Host: To make sure these hard samples are diverse, the paper trains multiple reasoning models on subsets of the data. These models are used to produce extra hard samples which are added to the self generated ones. It makes the set of difficult inputs even more varied. This 'ensemble' approach results in a comprehensive and diverse set of hard samples. So, we are adding layers of difficulty and variability here for the model to learn and adapt to.

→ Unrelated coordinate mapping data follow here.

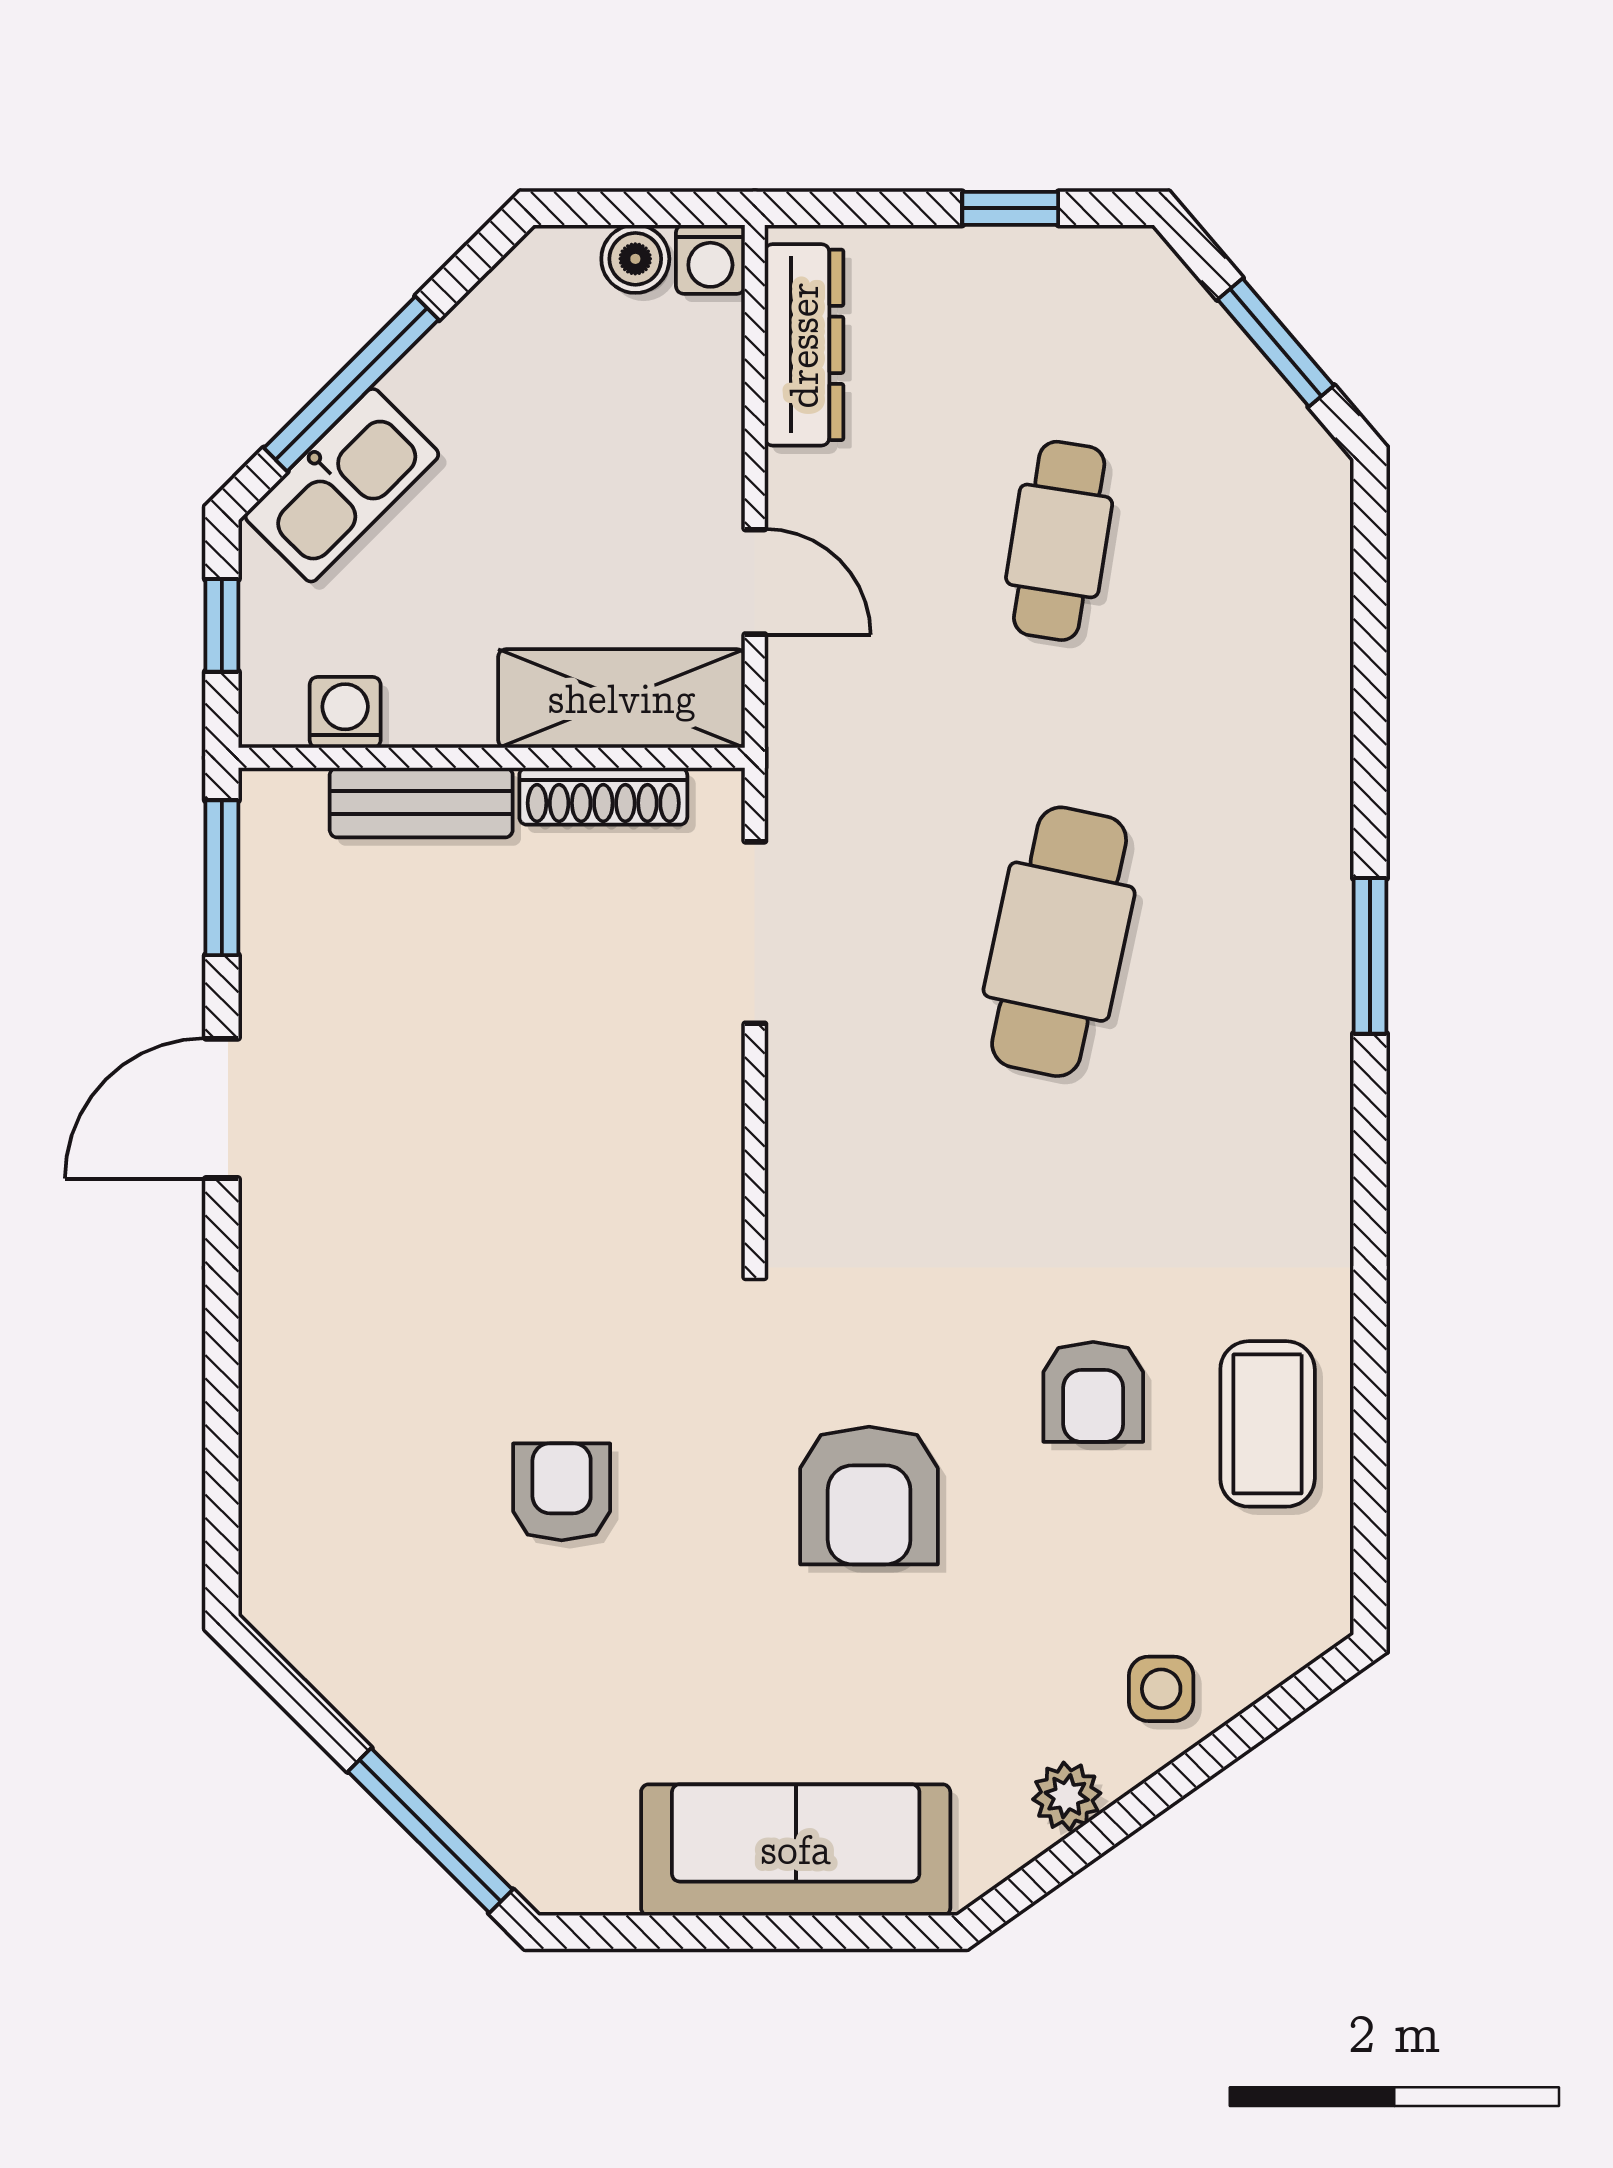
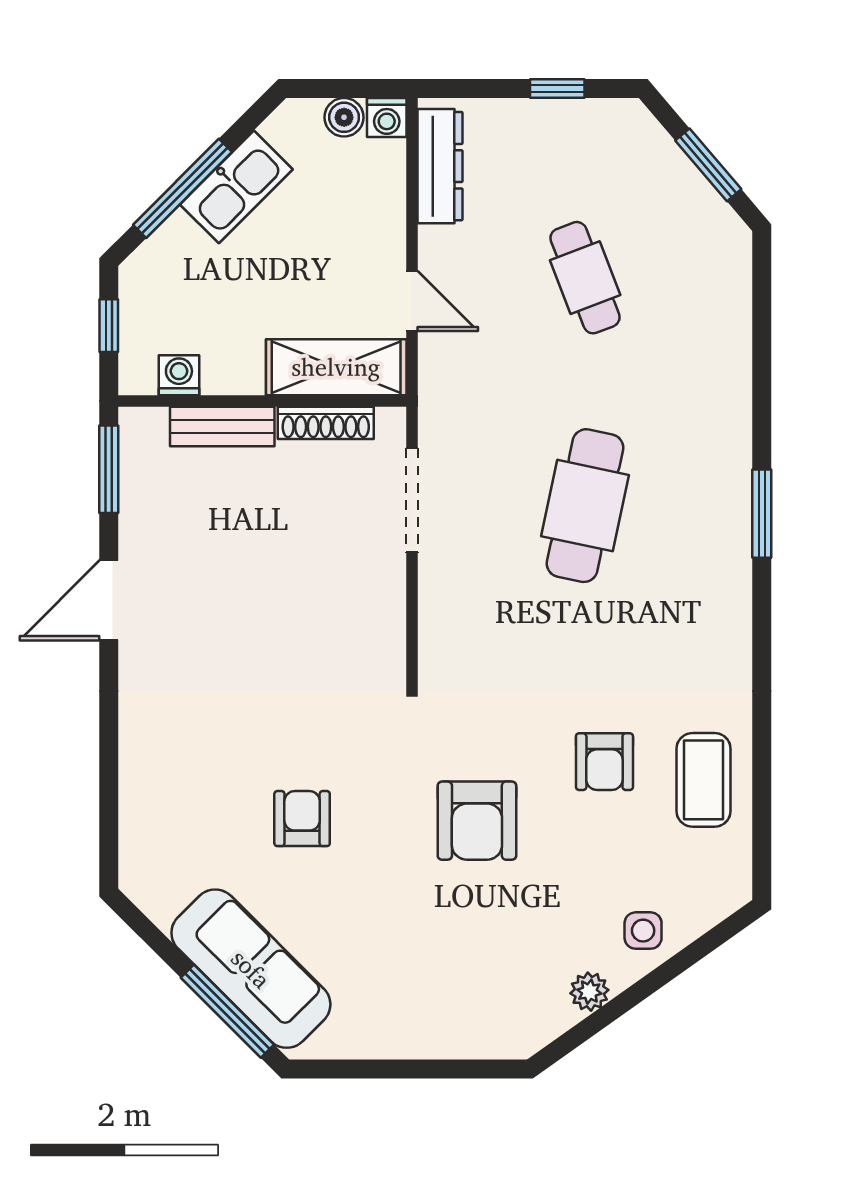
kitchen sink: (342, 485) -> (236, 187), moved
cafe table: (1059, 541) -> (585, 278), turned -30
sofa: (796, 1850) -> (251, 969), moved, turned 45

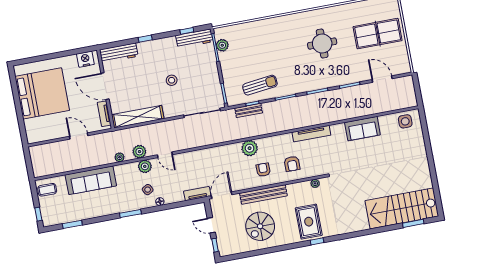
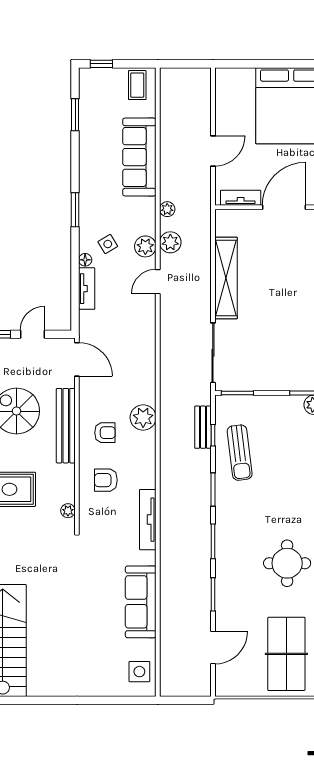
stool: (172, 80) -> (274, 314), removed
shelving: (138, 117) -> (226, 278), moved
sofa: (362, 129) -> (141, 602), width x1.36
tv unit: (197, 194) -> (87, 289), moved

Host: Then 'HS-DPO' is performed using these hard samples. For these ambiguous samples, the correct output is used as positive data and the incorrect as negative data. The goal is to make sure the model prefers correct classifications and the corresponding reasoning. The loss function, equation two, is designed to do just that using a preference optimisation between the positive and negative samples. During this process, the model also weights samples, giving higher weight to those that have more incorrect outputs. This helps the model to focus on the really tricky cases. The final models are obtained by training using the self generated data and the ensemble data. The model trained on the ensemble data is then taken as the final GuardReasoner model.
Host: The paper also notes how the method ‘Inferences with Reasoning’ differs from traditional guard models. Existing models only provide moderation results, GuardReasoner gives you both the result and the reasoning behind it. By doing this the model claims it provides better performance, explainability, and generalizability. So, overall the model is not just a classifier but also a reasoning engine.